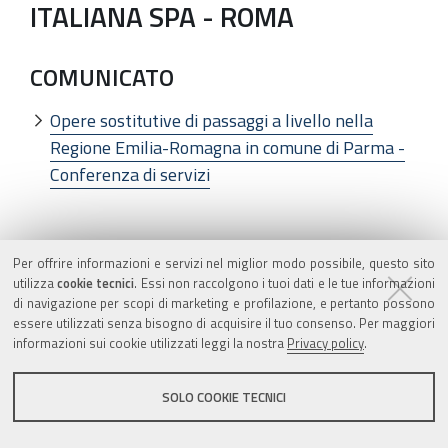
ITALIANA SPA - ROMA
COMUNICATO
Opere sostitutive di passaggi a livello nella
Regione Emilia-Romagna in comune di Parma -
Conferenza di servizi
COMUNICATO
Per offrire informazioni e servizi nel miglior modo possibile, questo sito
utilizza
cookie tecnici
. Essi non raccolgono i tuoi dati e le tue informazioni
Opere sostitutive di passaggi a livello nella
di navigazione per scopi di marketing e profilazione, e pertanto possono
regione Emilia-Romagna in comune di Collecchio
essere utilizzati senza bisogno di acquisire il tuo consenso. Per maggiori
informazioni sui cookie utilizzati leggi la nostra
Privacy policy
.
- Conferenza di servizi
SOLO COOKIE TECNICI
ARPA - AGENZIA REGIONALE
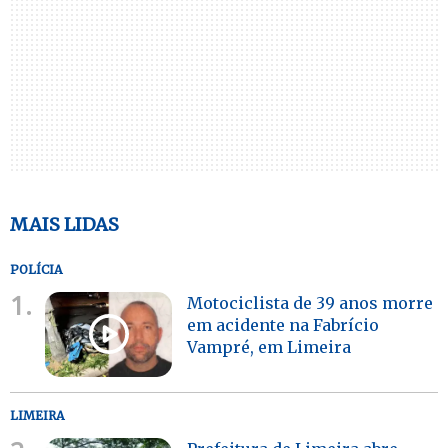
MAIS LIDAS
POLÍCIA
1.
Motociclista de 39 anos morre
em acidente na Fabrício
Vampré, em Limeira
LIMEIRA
--------------------------------
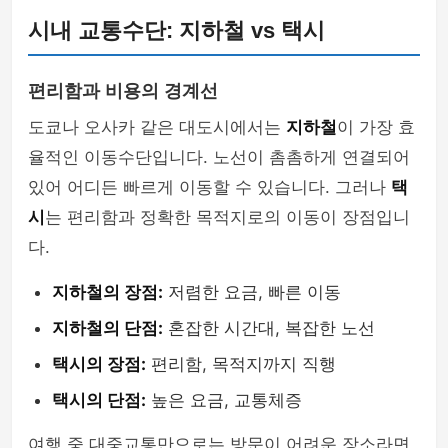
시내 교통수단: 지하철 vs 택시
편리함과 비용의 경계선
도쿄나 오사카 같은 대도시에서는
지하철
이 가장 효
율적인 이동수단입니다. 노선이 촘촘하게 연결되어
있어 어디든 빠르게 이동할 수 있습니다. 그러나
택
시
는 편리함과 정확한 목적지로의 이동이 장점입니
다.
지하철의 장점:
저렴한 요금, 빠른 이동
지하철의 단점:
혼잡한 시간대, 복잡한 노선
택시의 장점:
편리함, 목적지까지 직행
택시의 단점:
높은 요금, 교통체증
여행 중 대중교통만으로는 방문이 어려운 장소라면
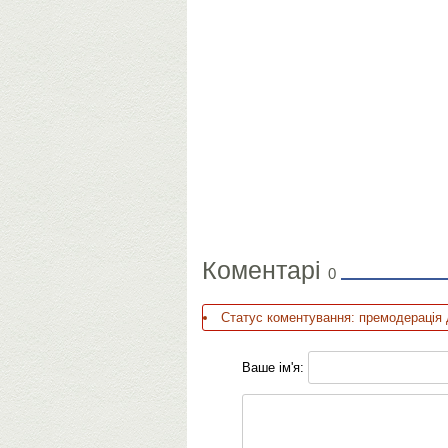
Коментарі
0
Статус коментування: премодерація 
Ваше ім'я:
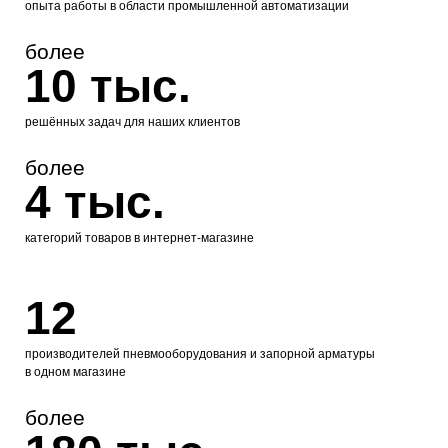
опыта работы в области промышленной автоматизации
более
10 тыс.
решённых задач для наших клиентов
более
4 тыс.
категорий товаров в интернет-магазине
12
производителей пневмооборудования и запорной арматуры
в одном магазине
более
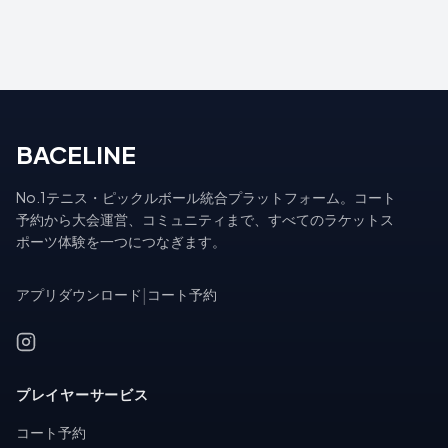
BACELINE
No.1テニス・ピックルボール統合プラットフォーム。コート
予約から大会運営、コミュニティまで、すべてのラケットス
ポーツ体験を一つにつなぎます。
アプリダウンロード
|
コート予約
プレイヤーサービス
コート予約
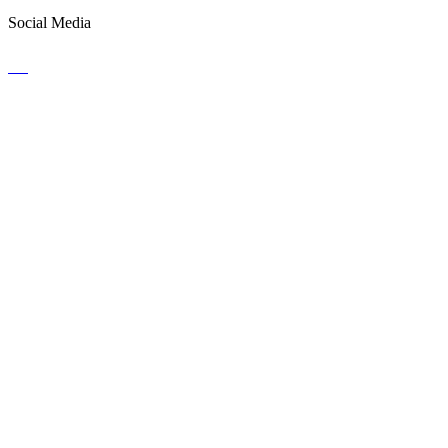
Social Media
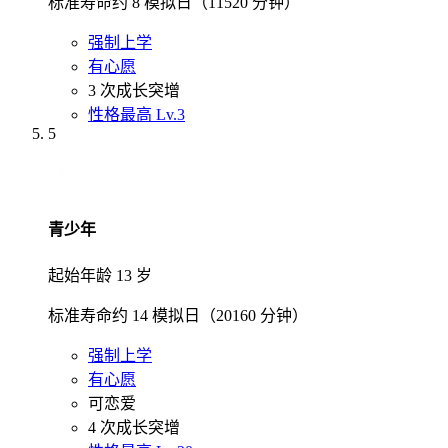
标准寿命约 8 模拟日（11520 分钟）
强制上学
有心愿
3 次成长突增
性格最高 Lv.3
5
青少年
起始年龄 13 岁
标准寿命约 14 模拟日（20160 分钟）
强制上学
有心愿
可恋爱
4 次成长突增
--------------------------------
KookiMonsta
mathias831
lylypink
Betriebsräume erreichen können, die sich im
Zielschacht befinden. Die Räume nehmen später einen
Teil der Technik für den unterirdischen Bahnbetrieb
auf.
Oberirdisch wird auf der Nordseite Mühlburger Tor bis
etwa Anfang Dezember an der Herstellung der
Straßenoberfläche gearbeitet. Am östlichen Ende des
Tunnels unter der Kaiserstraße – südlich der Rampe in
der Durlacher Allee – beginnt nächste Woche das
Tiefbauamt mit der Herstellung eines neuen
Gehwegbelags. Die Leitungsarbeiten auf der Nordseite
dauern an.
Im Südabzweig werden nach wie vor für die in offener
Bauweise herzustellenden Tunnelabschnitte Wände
--------------------------------
#### TASK DIRECTIONS:
In the data above, find the line that contains "ITALIANA SPA - ROMA" and the line that contains "regione Emilia-Romagna in comune di Collecchio". Repeat exactly those lines and every line between them, and only those.

#### EXERCISE RESULT:
ITALIANA SPA - ROMA
COMUNICATO
Opere sostitutive di passaggi a livello nella
Regione Emilia-Romagna in comune di Parma -
Conferenza di servizi
COMUNICATO
Per offrire informazioni e servizi nel miglior modo possibile, questo sito
utilizza
cookie tecnici
. Essi non raccolgono i tuoi dati e le tue informazioni
Opere sostitutive di passaggi a livello nella
di navigazione per scopi di marketing e profilazione, e pertanto possono
regione Emilia-Romagna in comune di Collecchio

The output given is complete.